begin

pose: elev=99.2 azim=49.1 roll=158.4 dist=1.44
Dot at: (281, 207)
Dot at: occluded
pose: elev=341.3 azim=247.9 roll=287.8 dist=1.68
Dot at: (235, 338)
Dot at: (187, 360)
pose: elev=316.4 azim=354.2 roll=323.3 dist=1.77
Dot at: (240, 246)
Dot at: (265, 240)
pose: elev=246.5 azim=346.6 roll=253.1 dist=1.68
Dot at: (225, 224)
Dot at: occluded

end
begin

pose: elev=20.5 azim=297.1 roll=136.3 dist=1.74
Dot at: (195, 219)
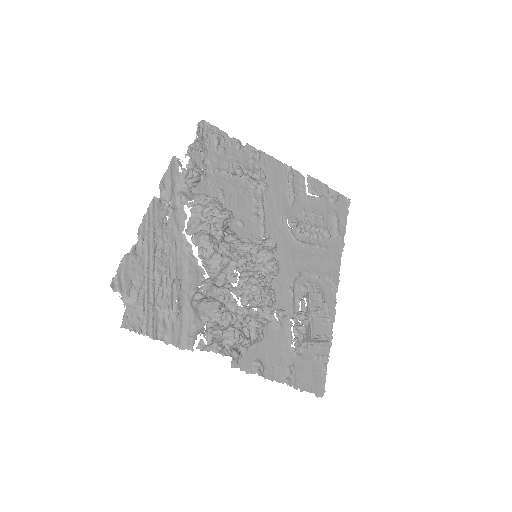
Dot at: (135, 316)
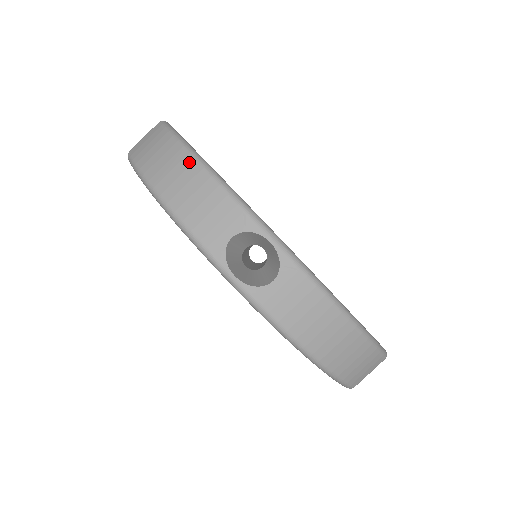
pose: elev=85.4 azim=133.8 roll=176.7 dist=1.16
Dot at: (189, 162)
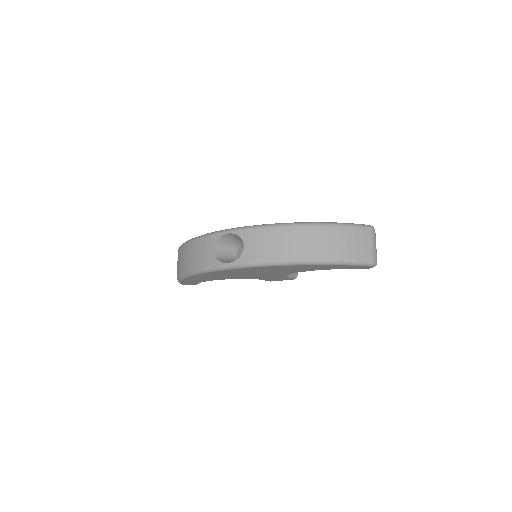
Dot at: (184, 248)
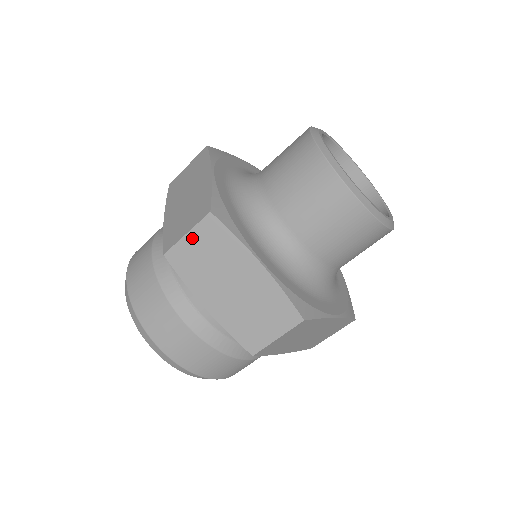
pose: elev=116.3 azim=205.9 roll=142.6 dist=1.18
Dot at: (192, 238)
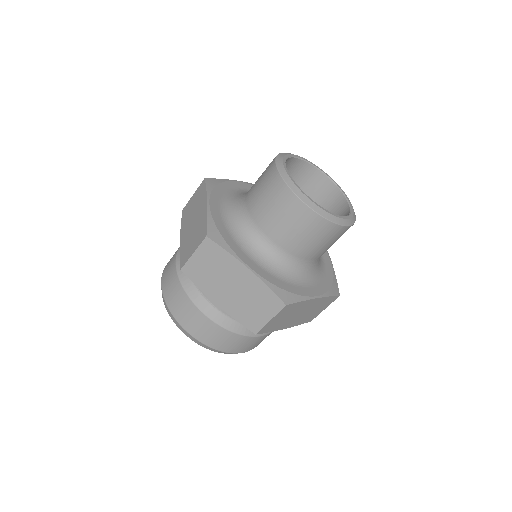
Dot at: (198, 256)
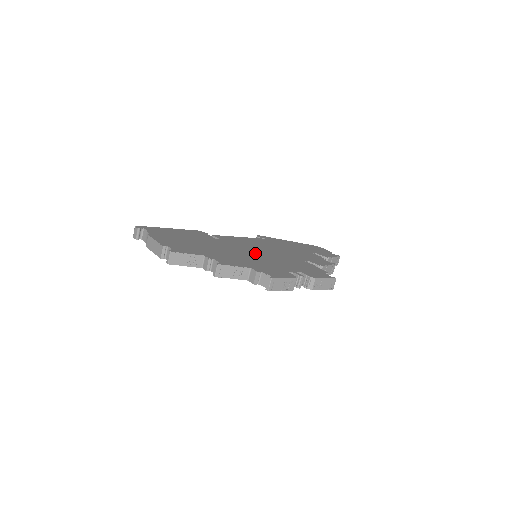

end

REQUIREMENTS |
List every line of the records that contains the string "dist", matching case exactly.

EXERCISE ANSWER |
pose: elev=99.2 azim=49.1 roll=158.4 dist=1.44
pose: elev=341.3 azim=247.9 roll=287.8 dist=1.68
pose: elev=316.4 azim=354.2 roll=323.3 dist=1.77
pose: elev=246.5 azim=346.6 roll=253.1 dist=1.68
pose: elev=20.5 azim=297.1 roll=136.3 dist=1.74
pose: elev=85.4 azim=133.8 roll=176.7 dist=1.16
pose: elev=116.3 azim=205.9 roll=142.6 dist=1.18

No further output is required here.